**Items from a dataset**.
• • •

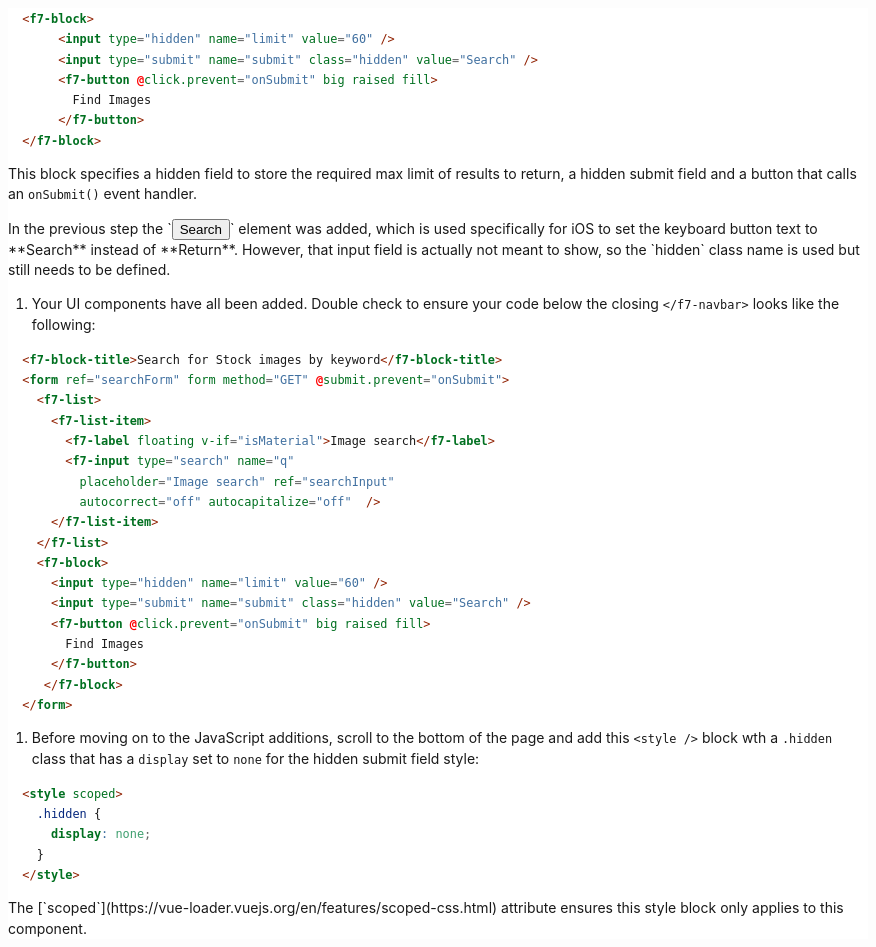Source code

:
   ```html
    <f7-block>
         <input type="hidden" name="limit" value="60" />
         <input type="submit" name="submit" class="hidden" value="Search" />
         <f7-button @click.prevent="onSubmit" big raised fill>
           Find Images
         </f7-button>
    </f7-block>
  ```

  This block specifies a hidden field to store the required max limit of results to return, a hidden submit field and a button that calls an `onSubmit()` event handler.

  <div class="alert--info">In the previous step the `<input type="submit" class="hidden" value="Search" />` element was added, which is used specifically for iOS to set the keyboard button text to **Search** instead of **Return**. However, that input field is actually not meant to show, so the `hidden` class name is used but still needs to be defined.</div>

1. Your UI components have all been added. Double check to ensure your code below the closing `</f7-navbar>` looks like the following:

  ```html
    <f7-block-title>Search for Stock images by keyword</f7-block-title>
    <form ref="searchForm" form method="GET" @submit.prevent="onSubmit">
      <f7-list>
        <f7-list-item>
          <f7-label floating v-if="isMaterial">Image search</f7-label>
          <f7-input type="search" name="q"
            placeholder="Image search" ref="searchInput"
            autocorrect="off" autocapitalize="off"  />
        </f7-list-item>
      </f7-list>
      <f7-block>
        <input type="hidden" name="limit" value="60" />
        <input type="submit" name="submit" class="hidden" value="Search" />
        <f7-button @click.prevent="onSubmit" big raised fill>
          Find Images
        </f7-button>
       </f7-block>
    </form>
  ```

1. Before moving on to the JavaScript additions, scroll to the bottom of the page and add this `<style />` block wth a `.hidden` class that has a `display` set to `none` for the hidden submit field style:

  ```html
    <style scoped>
      .hidden {
        display: none;
      }
    </style>
  ```

  <div class="alert--tip">The [`scoped`](https://vue-loader.vuejs.org/en/features/scoped-css.html) attribute ensures this style block only applies to this component. </div>
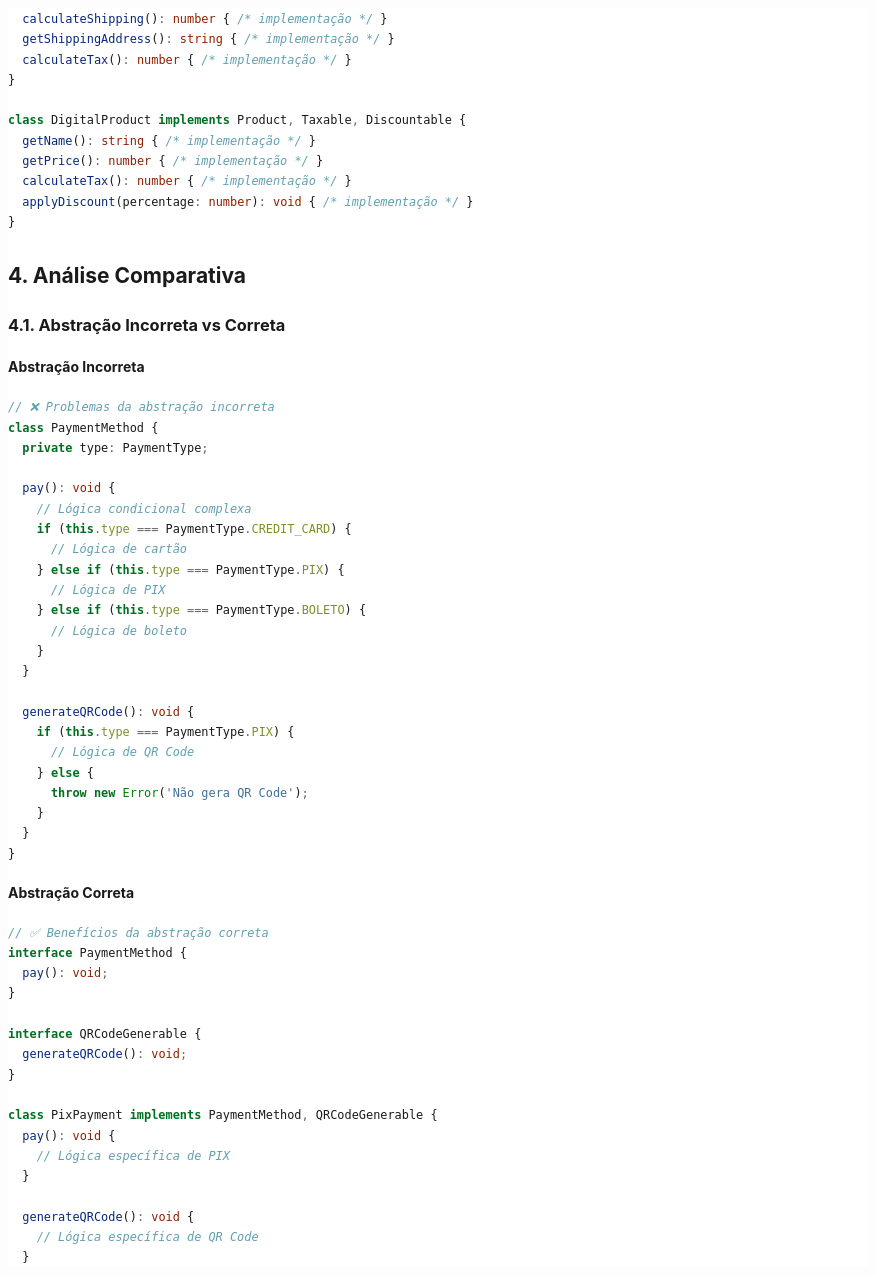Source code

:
 ```typescript
  calculateShipping(): number { /* implementação */ }
  getShippingAddress(): string { /* implementação */ }
  calculateTax(): number { /* implementação */ }
}

class DigitalProduct implements Product, Taxable, Discountable {
  getName(): string { /* implementação */ }
  getPrice(): number { /* implementação */ }
  calculateTax(): number { /* implementação */ }
  applyDiscount(percentage: number): void { /* implementação */ }
}
```

## 4. Análise Comparativa

### 4.1. Abstração Incorreta vs Correta

#### Abstração Incorreta
```typescript
// ❌ Problemas da abstração incorreta
class PaymentMethod {
  private type: PaymentType;
  
  pay(): void {
    // Lógica condicional complexa
    if (this.type === PaymentType.CREDIT_CARD) {
      // Lógica de cartão
    } else if (this.type === PaymentType.PIX) {
      // Lógica de PIX
    } else if (this.type === PaymentType.BOLETO) {
      // Lógica de boleto
    }
  }
  
  generateQRCode(): void {
    if (this.type === PaymentType.PIX) {
      // Lógica de QR Code
    } else {
      throw new Error('Não gera QR Code');
    }
  }
}
```

#### Abstração Correta
```typescript
// ✅ Benefícios da abstração correta
interface PaymentMethod {
  pay(): void;
}

interface QRCodeGenerable {
  generateQRCode(): void;
}

class PixPayment implements PaymentMethod, QRCodeGenerable {
  pay(): void {
    // Lógica específica de PIX
  }
  
  generateQRCode(): void {
    // Lógica específica de QR Code
  }
```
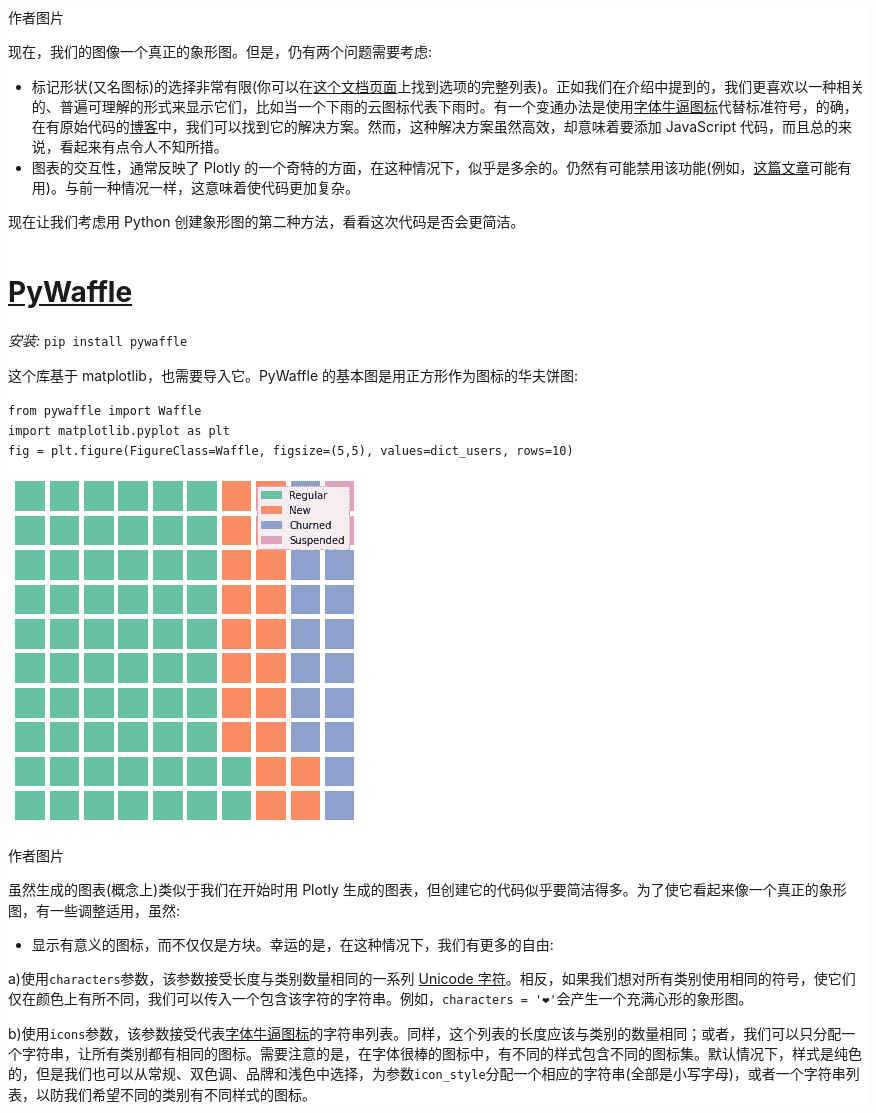 作者图片

现在，我们的图像一个真正的象形图。但是，仍有两个问题需要考虑:

*   标记形状(又名图标)的选择非常有限(你可以在[这个文档页面](https://plotly.com/python/marker-style/)上找到选项的完整列表)。正如我们在介绍中提到的，我们更喜欢以一种相关的、普遍可理解的形式来显示它们，比如当一个下雨的云图标代表下雨时。有一个变通办法是使用[字体牛逼图标](https://fontawesome.com/)代替标准符号，的确，在有原始代码的[博客](https://blog.matteoferla.com/2019/10/pictograms-with-plotly-and-fontawesome.html)中，我们可以找到它的解决方案。然而，这种解决方案虽然高效，却意味着要添加 JavaScript 代码，而且总的来说，看起来有点令人不知所措。
*   图表的交互性，通常反映了 Plotly 的一个奇特的方面，在这种情况下，似乎是多余的。仍然有可能禁用该功能(例如，[这篇文章](https://github.com/plotly/plotly.js/issues/15)可能有用)。与前一种情况一样，这意味着使代码更加复杂。

现在让我们考虑用 Python 创建象形图的第二种方法，看看这次代码是否会更简洁。

# [PyWaffle](https://pywaffle.readthedocs.io/en/latest/index.html)

*安装:* `pip install pywaffle`

这个库基于 matplotlib，也需要导入它。PyWaffle 的基本图是用正方形作为图标的华夫饼图:

```
from pywaffle import Waffle
import matplotlib.pyplot as plt
fig = plt.figure(FigureClass=Waffle, figsize=(5,5), values=dict_users, rows=10)
```

![](img/6f4410be40884f16134a3a7c2ac39ac4.png)

作者图片

虽然生成的图表(概念上)类似于我们在开始时用 Plotly 生成的图表，但创建它的代码似乎要简洁得多。为了使它看起来像一个真正的象形图，有一些调整适用，虽然:

*   显示有意义的图标，而不仅仅是方块。幸运的是，在这种情况下，我们有更多的自由:

a)使用`characters`参数，该参数接受长度与类别数量相同的一系列 [Unicode 字符](http://www.unicode.org/emoji/charts/full-emoji-list.html)。相反，如果我们想对所有类别使用相同的符号，使它们仅在颜色上有所不同，我们可以传入一个包含该字符的字符串。例如，`characters = '❤️'`会产生一个充满心形的象形图。

b)使用`icons`参数，该参数接受代表[字体牛逼图标](https://fontawesome.com/)的字符串列表。同样，这个列表的长度应该与类别的数量相同；或者，我们可以只分配一个字符串，让所有类别都有相同的图标。需要注意的是，在字体很棒的图标中，有不同的样式包含不同的图标集。默认情况下，样式是纯色的，但是我们也可以从常规、双色调、品牌和浅色中选择，为参数`icon_style`分配一个相应的字符串(全部是小写字母)，或者一个字符串列表，以防我们希望不同的类别有不同样式的图标。
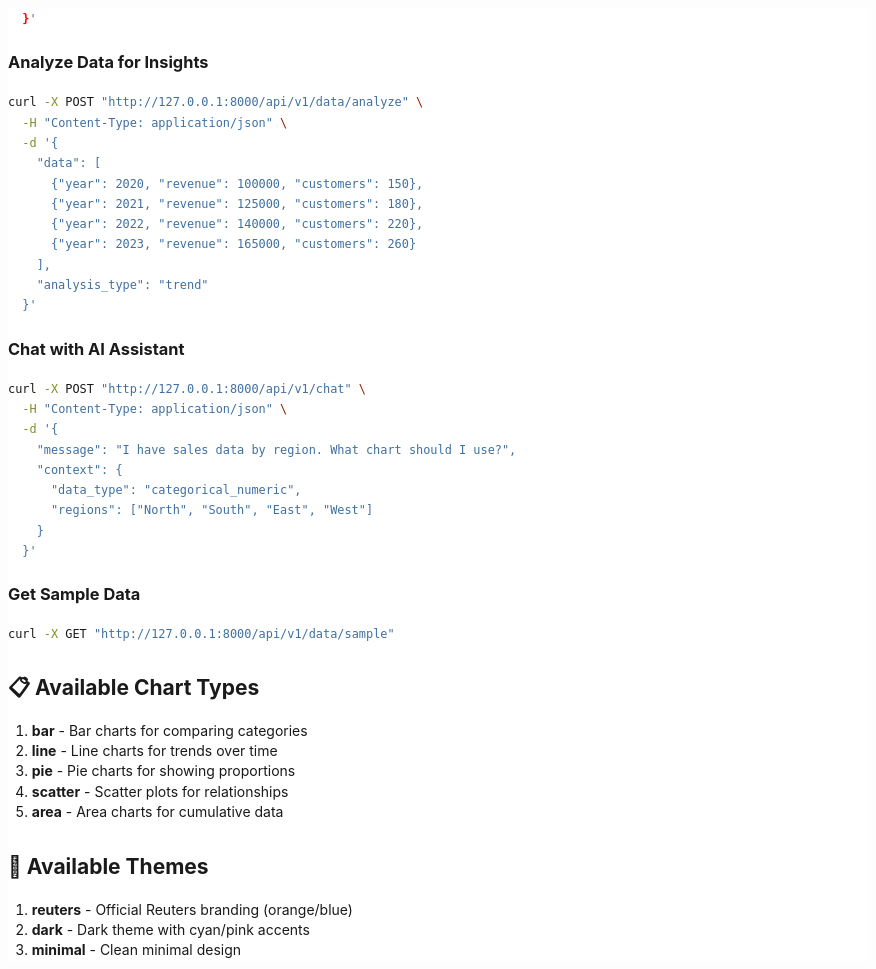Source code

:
 ```bash
  }'
```

### Analyze Data for Insights

```bash
curl -X POST "http://127.0.0.1:8000/api/v1/data/analyze" \
  -H "Content-Type: application/json" \
  -d '{
    "data": [
      {"year": 2020, "revenue": 100000, "customers": 150},
      {"year": 2021, "revenue": 125000, "customers": 180},
      {"year": 2022, "revenue": 140000, "customers": 220},
      {"year": 2023, "revenue": 165000, "customers": 260}
    ],
    "analysis_type": "trend"
  }'
```

### Chat with AI Assistant

```bash
curl -X POST "http://127.0.0.1:8000/api/v1/chat" \
  -H "Content-Type: application/json" \
  -d '{
    "message": "I have sales data by region. What chart should I use?",
    "context": {
      "data_type": "categorical_numeric",
      "regions": ["North", "South", "East", "West"]
    }
  }'
```

### Get Sample Data

```bash
curl -X GET "http://127.0.0.1:8000/api/v1/data/sample"
```

## 📋 Available Chart Types

1. **bar** - Bar charts for comparing categories
2. **line** - Line charts for trends over time
3. **pie** - Pie charts for showing proportions
4. **scatter** - Scatter plots for relationships
5. **area** - Area charts for cumulative data

## 🎨 Available Themes

1. **reuters** - Official Reuters branding (orange/blue)
2. **dark** - Dark theme with cyan/pink accents
3. **minimal** - Clean minimal design
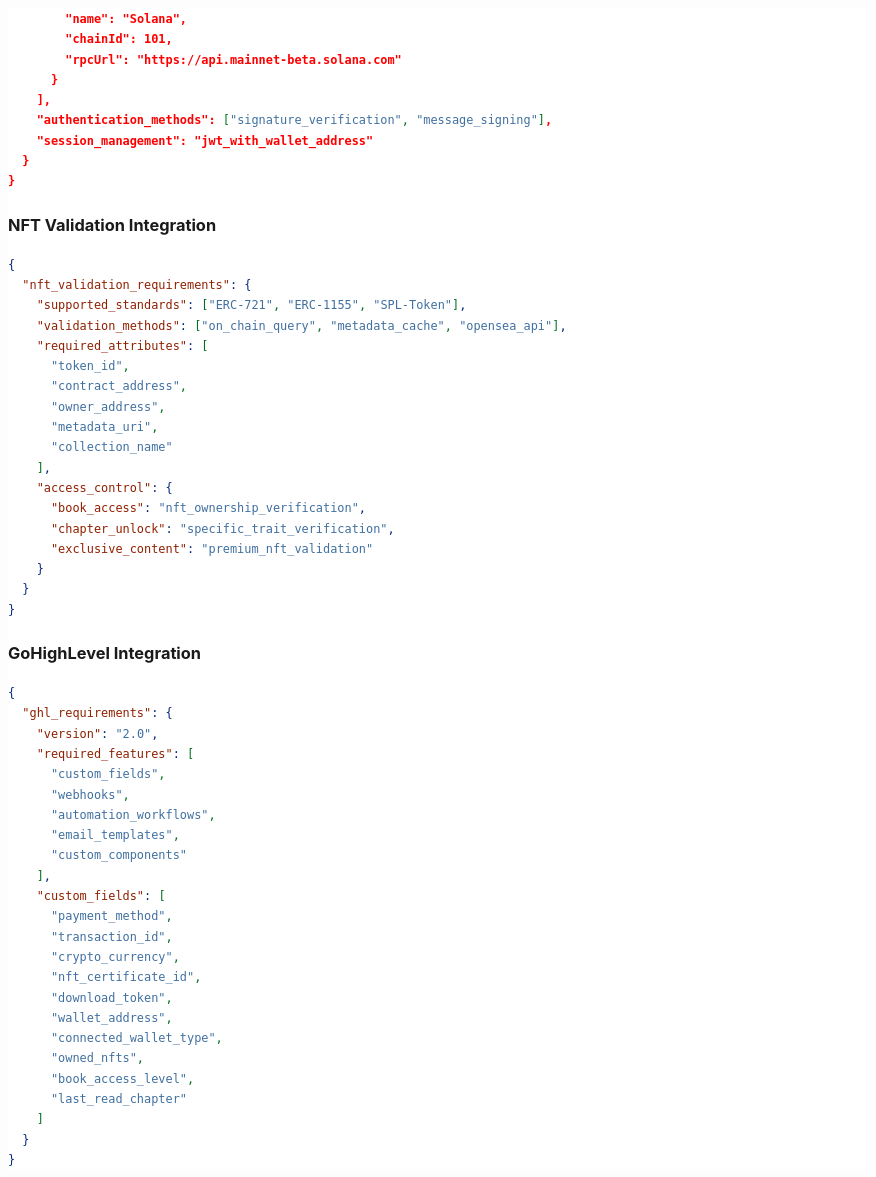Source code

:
 ```json
        "name": "Solana",
        "chainId": 101,
        "rpcUrl": "https://api.mainnet-beta.solana.com"
      }
    ],
    "authentication_methods": ["signature_verification", "message_signing"],
    "session_management": "jwt_with_wallet_address"
  }
}
```

### NFT Validation Integration

```json
{
  "nft_validation_requirements": {
    "supported_standards": ["ERC-721", "ERC-1155", "SPL-Token"],
    "validation_methods": ["on_chain_query", "metadata_cache", "opensea_api"],
    "required_attributes": [
      "token_id",
      "contract_address",
      "owner_address",
      "metadata_uri",
      "collection_name"
    ],
    "access_control": {
      "book_access": "nft_ownership_verification",
      "chapter_unlock": "specific_trait_verification",
      "exclusive_content": "premium_nft_validation"
    }
  }
}
```

### GoHighLevel Integration

```json
{
  "ghl_requirements": {
    "version": "2.0",
    "required_features": [
      "custom_fields",
      "webhooks",
      "automation_workflows",
      "email_templates",
      "custom_components"
    ],
    "custom_fields": [
      "payment_method",
      "transaction_id",
      "crypto_currency",
      "nft_certificate_id",
      "download_token",
      "wallet_address",
      "connected_wallet_type",
      "owned_nfts",
      "book_access_level",
      "last_read_chapter"
    ]
  }
}
```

• • •

**What you should do**.
The word to look for is "prevent"; copy out every line of the entries that holds it.

**Finished exercise**.
         <f7-button @click.prevent="onSubmit" big raised fill>
    <form ref="searchForm" form method="GET" @submit.prevent="onSubmit">
        <f7-button @click.prevent="onSubmit" big raised fill>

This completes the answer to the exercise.